OGDEN -- Parents, librarians, former principals and teachers, and a few current students crowded into the Ogden School District's board meeting Thursday night, many awaiting their chance to express their disappointment to the board and district officials about recent cost-cutting actions sparked by a $2.7 million budget deficit.
Most speakers urged district officials not to dismiss the district's 20 certified media specialists. A few spoke with anger about Superintendent Brad Smith's decision to end the district's adult education program, which will now be administered by Weber School District.
Others were upset about the district's dismissal of part-time reading coaches, whose jobs are being restructured and replaced with a lesser number of openings for staff assistants. A few asked how the district expected to keep good teachers' aide when it had cut back their hours enough to disqualify them for health insurance.
Still others came to ask for Smith's dismissal, after learning from the district's website that policy requires the board to vote at the first meeting in June on whether it wants to reapprove the current superintendent's employment.
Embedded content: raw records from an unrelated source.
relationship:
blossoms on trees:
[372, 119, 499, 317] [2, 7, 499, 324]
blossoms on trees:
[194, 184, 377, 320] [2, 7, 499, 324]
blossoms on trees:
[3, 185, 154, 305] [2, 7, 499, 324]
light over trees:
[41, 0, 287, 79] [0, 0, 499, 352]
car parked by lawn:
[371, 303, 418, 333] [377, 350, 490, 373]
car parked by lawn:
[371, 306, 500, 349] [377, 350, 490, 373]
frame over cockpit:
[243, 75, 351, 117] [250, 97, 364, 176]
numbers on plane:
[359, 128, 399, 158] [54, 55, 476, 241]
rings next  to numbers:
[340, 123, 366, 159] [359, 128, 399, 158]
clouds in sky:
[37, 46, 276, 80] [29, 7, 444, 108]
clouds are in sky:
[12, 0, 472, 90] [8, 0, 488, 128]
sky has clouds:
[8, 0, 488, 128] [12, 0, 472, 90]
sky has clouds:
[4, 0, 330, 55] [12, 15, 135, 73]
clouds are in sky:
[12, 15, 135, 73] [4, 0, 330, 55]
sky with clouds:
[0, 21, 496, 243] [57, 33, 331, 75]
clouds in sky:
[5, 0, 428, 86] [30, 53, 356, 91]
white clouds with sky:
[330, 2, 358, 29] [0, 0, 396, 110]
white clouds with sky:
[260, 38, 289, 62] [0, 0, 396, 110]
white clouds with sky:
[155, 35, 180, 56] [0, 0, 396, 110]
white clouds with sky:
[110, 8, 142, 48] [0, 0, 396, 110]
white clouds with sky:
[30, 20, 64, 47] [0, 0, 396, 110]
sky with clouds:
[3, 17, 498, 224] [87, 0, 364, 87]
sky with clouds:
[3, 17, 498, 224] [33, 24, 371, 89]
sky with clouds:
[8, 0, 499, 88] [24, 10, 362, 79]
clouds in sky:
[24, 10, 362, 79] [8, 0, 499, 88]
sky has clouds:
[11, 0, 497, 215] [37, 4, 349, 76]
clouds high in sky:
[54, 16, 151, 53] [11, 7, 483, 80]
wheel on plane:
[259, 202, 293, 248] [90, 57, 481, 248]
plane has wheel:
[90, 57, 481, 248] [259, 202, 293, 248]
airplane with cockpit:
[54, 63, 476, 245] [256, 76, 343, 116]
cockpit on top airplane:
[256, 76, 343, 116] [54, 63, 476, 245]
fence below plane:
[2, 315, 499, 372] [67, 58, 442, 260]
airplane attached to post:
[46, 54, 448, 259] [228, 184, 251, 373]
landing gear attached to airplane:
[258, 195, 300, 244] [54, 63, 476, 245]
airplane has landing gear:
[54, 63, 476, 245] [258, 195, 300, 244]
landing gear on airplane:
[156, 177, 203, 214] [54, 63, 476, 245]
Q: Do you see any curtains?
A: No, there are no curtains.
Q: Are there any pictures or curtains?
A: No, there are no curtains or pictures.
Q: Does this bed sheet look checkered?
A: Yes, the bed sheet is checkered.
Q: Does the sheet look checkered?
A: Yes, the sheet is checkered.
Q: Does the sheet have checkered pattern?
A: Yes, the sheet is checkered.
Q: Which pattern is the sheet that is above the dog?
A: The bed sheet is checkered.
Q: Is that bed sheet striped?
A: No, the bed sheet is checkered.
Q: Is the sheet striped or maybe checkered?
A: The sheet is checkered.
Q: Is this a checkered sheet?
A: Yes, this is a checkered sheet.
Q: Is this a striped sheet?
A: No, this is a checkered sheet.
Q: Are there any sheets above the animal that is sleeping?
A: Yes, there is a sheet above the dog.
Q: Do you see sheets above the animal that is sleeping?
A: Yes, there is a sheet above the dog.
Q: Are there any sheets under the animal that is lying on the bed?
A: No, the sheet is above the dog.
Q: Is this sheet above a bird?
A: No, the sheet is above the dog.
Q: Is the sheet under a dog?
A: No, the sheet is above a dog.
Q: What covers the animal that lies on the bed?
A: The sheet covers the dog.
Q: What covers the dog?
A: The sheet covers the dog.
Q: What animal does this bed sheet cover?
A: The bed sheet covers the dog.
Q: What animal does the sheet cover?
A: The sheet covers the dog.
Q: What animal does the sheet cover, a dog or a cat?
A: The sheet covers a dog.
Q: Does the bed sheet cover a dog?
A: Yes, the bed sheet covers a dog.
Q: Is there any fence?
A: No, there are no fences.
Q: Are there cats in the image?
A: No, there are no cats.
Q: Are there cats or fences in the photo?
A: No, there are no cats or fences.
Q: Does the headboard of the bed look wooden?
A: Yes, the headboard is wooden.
Approximately 110 members of the public struggled to fit into a room with about 65 audience seats. Some perched against window sills or walls, and others stood in aisles or knelt on the floor. Others stood outside the doors. A group of adult education students held protest signs along 20th street.
When the time arrived for public participation, board President Shane Story asked the 20 or so speakers who preregistered, as required, to keep their comments civil, concise and nonrepetitive. Each speaker representing a group was given five minutes to speak, and speakers representing themselves were given three minutes.
The process was delayed when a district microphone stopped working.
"A media specialist could have fixed that," an audience member joked, drawing laughter.
Speakers came up as invited, one by one. Many wore canary-yellow stickers that said "The School Library IS a Classroom."
Teacher Ann Olsen, representing the Ogden Education Association, said certified media teachers have value the district should not discard. They teach students at multiple grade levels, know every student's name and teach a love of learning and research.
"Make sure you do not lose these master teachers," she said.
The board announced earlier in the meeting that it did intend to employ two certified media specialists at the district level.
Shelly Ripplinger, media specialist at Polk Elementary School, described librarians as "the heart of authentic, sustainable reform."
Kathy Gambles, a former district librarian representing PALS (Parents Advocating Libraries in Schools), asked district officials to slow down and take a year to check out extensive research that ties librarians to student success and high test scores.
"If you do this, there is no going back," Gambles said. "Rethink your decision."
Susanne Wadsworth, representing the Polk Elementary PTA, said more OSD students are applying to charter schools or switching school districts. Quality teachers also are fleeing, she said.
"Don't dismiss our concerns as emotional reactions," she said.
Caril Jennings, whose children went to school in the district, told Smith his actions are hurting Ogden's reputation, and questioned why he would publicize increased reading test scores, then fire the reading coaches and librarians largely responsible for the improvement.
Heather Turner presented a petition she posted online, signed by more than 300 people, asking the district to reconsider the librarian dismissals.
Katherine Hughes, a teen student from Mount Ogden Junior High, earned full audience support when she told the board that "I agree with your mission, I just don't agree with how you are going about it."
She handed in a petition signed by 258 of her classmates. Katherine also suggested cutting costs by getting rid of district-level assistants and "letting the people with the jobs do their own work."